IC 5148 is a beautiful planetary nebula located some 3000 light-years away in the constellation of Grus (The Crane). The nebula has a diameter of a couple of light-years, and it is still growing at over 50 kilometres per second — one of the fastest expanding planetary nebulae known. The term “planetary nebula” arose in the 19th century, when the first observations of such objects — through the small telescopes available at the time — looked somewhat like giant planets. However, the true nature of planetary nebulae is quite different.
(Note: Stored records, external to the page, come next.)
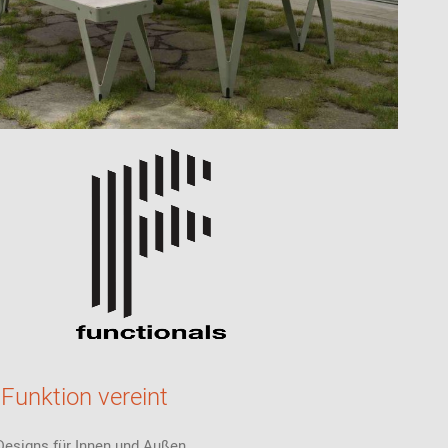
Funktion vereint
Designs für Innen und Außen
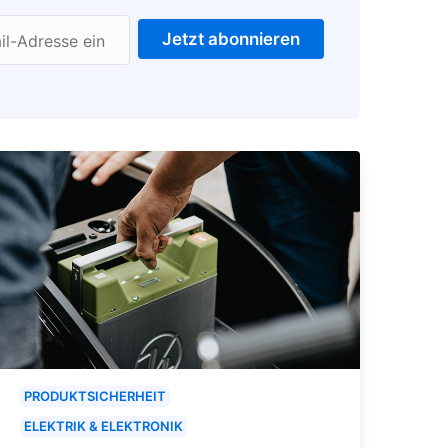
Jetzt abonnieren
il-Adresse ein
PRODUKTSICHERHEIT
ELEKTRIK & ELEKTRONIK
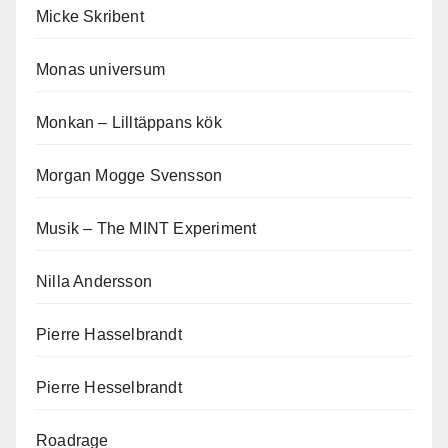
Micke Skribent
Monas universum
Monkan – Lilltäppans kök
Morgan Mogge Svensson
Musik – The MINT Experiment
Nilla Andersson
Pierre Hasselbrandt
Pierre Hesselbrandt
Roadrage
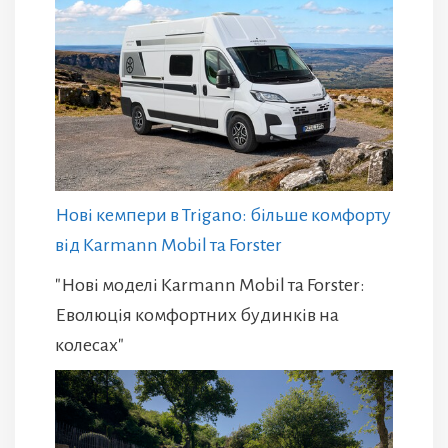
Нові кемпери в Trigano: більше комфорту
від Karmann Mobil та Forster
"Нові моделі Karmann Mobil та Forster:
Еволюція комфортних будинків на
колесах"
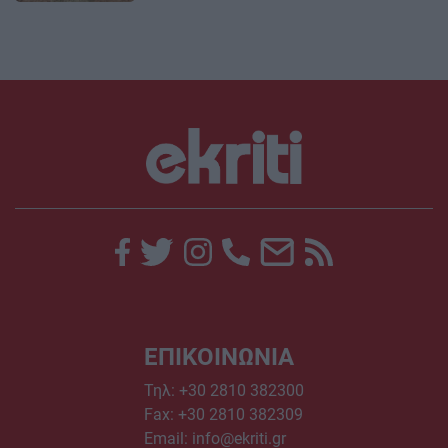
ΕΠΙΚΟΙΝΩΝΙΑ
Τηλ:
+30 2810 382300
Fax: +30 2810 382309
Email:
info@ekriti.gr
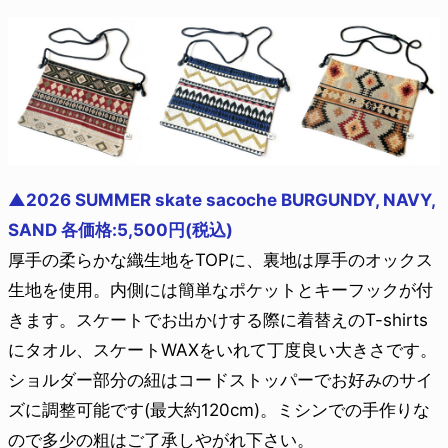
▲2026 SUMMER skate sacoche BURGUNDY, NAVY,
SAND 各価格:5,500円(税込)
厚手の柔らかな織生地をTOPに、裏地は厚手のオックス
生地を使用。内側には簡単なポケットとキーフックが付
きます。スケートでお出かけする際に着替えのT-shirts
にタオル、スケートWAXをいれて丁度良い大きさです。
ショルダー部分の紐はコードストッパーでお好みのサイ
ズに調整可能です(最大約120cm)。ミシンでの手作りな
ので多少の粗はご了承しやがれ下さい。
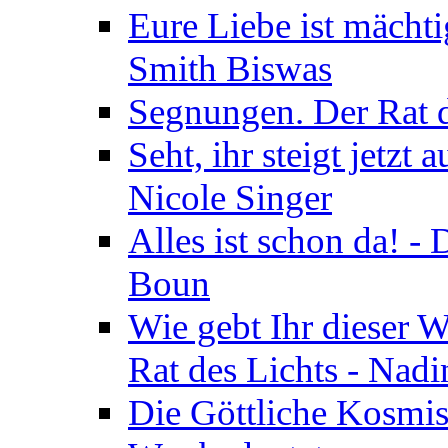
Eure Liebe ist mächti
Smith Biswas
Segnungen. Der Rat d
Seht, ihr steigt jetzt
Nicole Singer
Alles ist schon da! -
Boun
Wie gebt Ihr dieser W
Rat des Lichts - Nad
Die Göttliche Kosmis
When a star with a mass similar to or a few times more than that of our Sun approaches the end of its life, its outer layers are thrown off into space. The expanding gas is illuminated by the hot remaining core of the star at the centre, forming the planetary nebula, which often takes on a beautiful, glowing shape. When observed with a smaller amateur telescope, this particular planetary nebula shows up as a ring of material, with the star — which will cool to become a white dwarf — shining in the middle of the central hole. This appearance led astronomers to nickname IC 5148 the Spare Tyre Nebula. The ESO Faint Object Spectrograph and Camera (EFOSC2) on the New Technology Telescope at La Silla gives a somewhat more elegant view of this object. Rather than looking like a spare tyre, the nebula resembles ethereal blossom with layered petals. Image: ESO

IC 5264

IC 5264 is a spiral galaxy with a visual magnitude of 12, approximately 155.7 million light years (47.7 Mpc) distant from the Sun. It was discovered by the American astronomer Lewis Swift in June 1896.

NGC 7462

barred spiral galaxy in grus constellation

NGC 7462. Based on observations made with the NASA/ESA Hubble Space Telescope, and obtained from the Hubble Legacy Archive, which is a collaboration between the Space Telescope Science Institute (STScI/NASA), the Space Telescope European Coordinating Facility (ST-ECF/ESA) and the Canadian Astronomy Data Centre (CADC/NRC/CSA).

NGC 7462 is a barred spiral galaxy discovered by John Herschel on September 5, 1834.

The galaxy has an apparent magnitude of 11.4 and lies at a distance of about 49 million light years from Earth.

IC 5201

IC 5201 is a barred spiral galaxy located at an approximate distance of 42 million light years from the Sun.

The galaxy was discovered by Joseph Lunt in 1900. It has a visual magnitude of 10.8.

barred spiral galaxy

In 1900, astronomer Joseph Lunt made a discovery: Peering through a telescope at Cape Town Observatory, the British–South African scientist spotted this beautiful sight in the southern constellation of Grus (The Crane): a barred spiral galaxy now named IC 5201. Over a century later, the galaxy is still of interest to astronomers. For this image, the NASA/ESA Hubble Space Telescope used its Advanced Camera for Surveys (ACS) to produce a beautiful and intricate image of the galaxy. Hubble’s ACS can resolve individual stars within other galaxies, making it an invaluable tool to explore how various populations of stars have sprung to life, evolved, and died throughout the cosmos. IC 5201 sits over 40 million light-years away from us. As with two thirds of all the spirals we see in the Universe — including the Milky Way, the galaxy has a bar of stars slicing through its centre. Image: ESA/Hubble & NASA

Grus contains many other notable deep sky objects. These include the barred spiral galaxies NGC 7119A, NGC 7091, NGC 7632, NGC 7232, NGC 7232A, NGC 7232B, NGC 7418, NGC 7400, NGC 7496A, NGC 7470, NGC 7412A, NGC 7072A, NGC 7079, NGC 7107, IC 5174, spiral galaxies NGC 7119B, NGC 7658A, NGC 7658B, NGC 7418A, NGC 7213, NGC 7496B, NGC 7070A, NGC 7249, IC 5128, and elliptical galaxies NGC 7404, NGC 7075, NGC 7169, NGC 7097, NGC 7118, NGC 7117, NGC 7144, and NGC 7145.